Le hall d’entrée confirmait l’impression de bien-être rustique, sans fioriture. Murs de pierres apparentes, tapis épais sur parquet de bois ciré, armures de fer bombant le torse. Marc ne craignait plus qu’un danger — que le concierge ou le garçon d’étage le reconnaisse et lui souffle une information indiscrète, qui aurait jadis intéressé « la Raflette ». Mais non : le personnel avait changé et on les traita comme un couple standard, s’accordant un week-end aux chandelles.
Marc choisit deux chambres mitoyennes, avec porte communicante, parlant à l’écart de Khadidja, pour ne pas avoir l’air du pauvre séducteur qui tisse sa toile. Dans un coin de son esprit, là où la peur n’avait pas encore tout dévasté, il souffrait de cette situation — de son allure de dragueur à la petite semaine qui tendait un piège à sa secrétaire.
La visite des chambres aggrava encore la caricature. Lit à baldaquin, courtepointe de velours, minibar bourré de bouteilles de champagne : les armes du traquenard. Marc n’osait pas regarder Khadidja. Il était confit de honte.
Dès que le garçon d’étage fut sorti et qu’elle se fut installée dans sa chambre, Marc fouilla la sienne de fond en comble. C’était absurde : Reverdi ne pouvait pas se cacher dans un placard. Il lança un coup d’œil par la fenêtre à droite, le parking. Rien à signaler. Pas de nouvelle voiture, pas de visiteur, pas d’ombre furtive.
Marc regarda sa montre : vingt heures trente. Ils allaient bientôt dîner. Alors il parlerait à Khadidja. Comment réagirait-elle ? Exigerait-elle de se rendre à la police ? Sans doute. Il n’y avait pas d’autre solution : lui-même en était convaincu.

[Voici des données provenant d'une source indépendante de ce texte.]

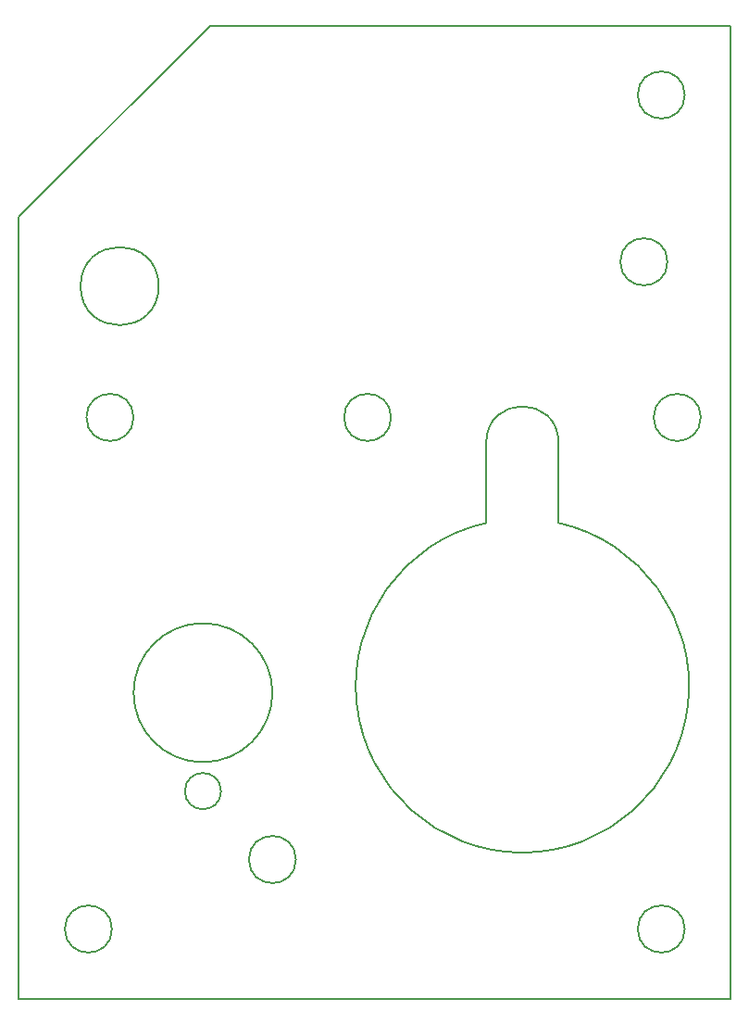
<source format=gbr>
%TF.GenerationSoftware,KiCad,Pcbnew,(5.1.12-1-10_14)*%
%TF.CreationDate,2021-11-24T11:20:23+11:00*%
%TF.ProjectId,Landing Gear Panel PCB V2,4c616e64-696e-4672-9047-656172205061,rev?*%
%TF.SameCoordinates,Original*%
%TF.FileFunction,Profile,NP*%
%FSLAX46Y46*%
G04 Gerber Fmt 4.6, Leading zero omitted, Abs format (unit mm)*
G04 Created by KiCad (PCBNEW (5.1.12-1-10_14)) date 2021-11-24 11:20:23*
%MOMM*%
%LPD*%
G01*
G04 APERTURE LIST*
%TA.AperFunction,Profile*%
%ADD10C,0.200000*%
%TD*%
G04 APERTURE END LIST*
D10*
X123259849Y-44831000D02*
G75*
G03*
X123259849Y-44831000I-2152649J0D01*
G01*
X87699849Y-114681000D02*
G75*
G03*
X87699849Y-114681000I-2152649J0D01*
G01*
X111702278Y-83926482D02*
X111709200Y-76581000D01*
X70872349Y-121031000D02*
G75*
G03*
X70872349Y-121031000I-2152649J0D01*
G01*
X127457200Y-127381000D02*
X127457200Y-38481000D01*
X80848199Y-108432600D02*
G75*
G03*
X80848199Y-108432600I-1650999J0D01*
G01*
X124720350Y-74289123D02*
G75*
G03*
X124720350Y-74289123I-2152650J0D01*
G01*
X85547199Y-99441000D02*
G75*
G03*
X85547199Y-99441000I-6349999J0D01*
G01*
X72843350Y-74289123D02*
G75*
G03*
X72843350Y-74289123I-2152650J0D01*
G01*
X105105200Y-76581000D02*
X105105200Y-83928017D01*
X75148439Y-62293500D02*
G75*
G03*
X75148439Y-62293500I-3571239J0D01*
G01*
X96399349Y-74289123D02*
G75*
G03*
X96399349Y-74289123I-2152649J0D01*
G01*
X123259850Y-121031000D02*
G75*
G03*
X123259850Y-121031000I-2152650J0D01*
G01*
X62369700Y-127381000D02*
X127457200Y-127381000D01*
X127457200Y-38481000D02*
X79832200Y-38481000D01*
X62369700Y-55943500D02*
X62369700Y-127381000D01*
X121672350Y-60071000D02*
G75*
G03*
X121672350Y-60071000I-2152650J0D01*
G01*
X79832200Y-38481000D02*
X62369700Y-55943500D01*
X105105201Y-76581000D02*
G75*
G02*
X111709199Y-76581000I3301999J0D01*
G01*
X111702278Y-83926482D02*
G75*
G02*
X105105199Y-83928017I-3295078J-14879518D01*
G01*
M02*

</source>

Mais d’abord, tout expliquer.
Ce soir.
Khadidja lisait la carte en silence.
En réalité, elle observait Marc du coin de l’œil. En d’autres circonstances, elle aurait éclaté de rire. À elle seule, la décoration de la table était un morceau d’anthologie : les couverts étaient multipliés par cinq, les chandelles semblaient réglées par un potentiomètre, des tentures isolaient chaque table, formant des alcôves intimes.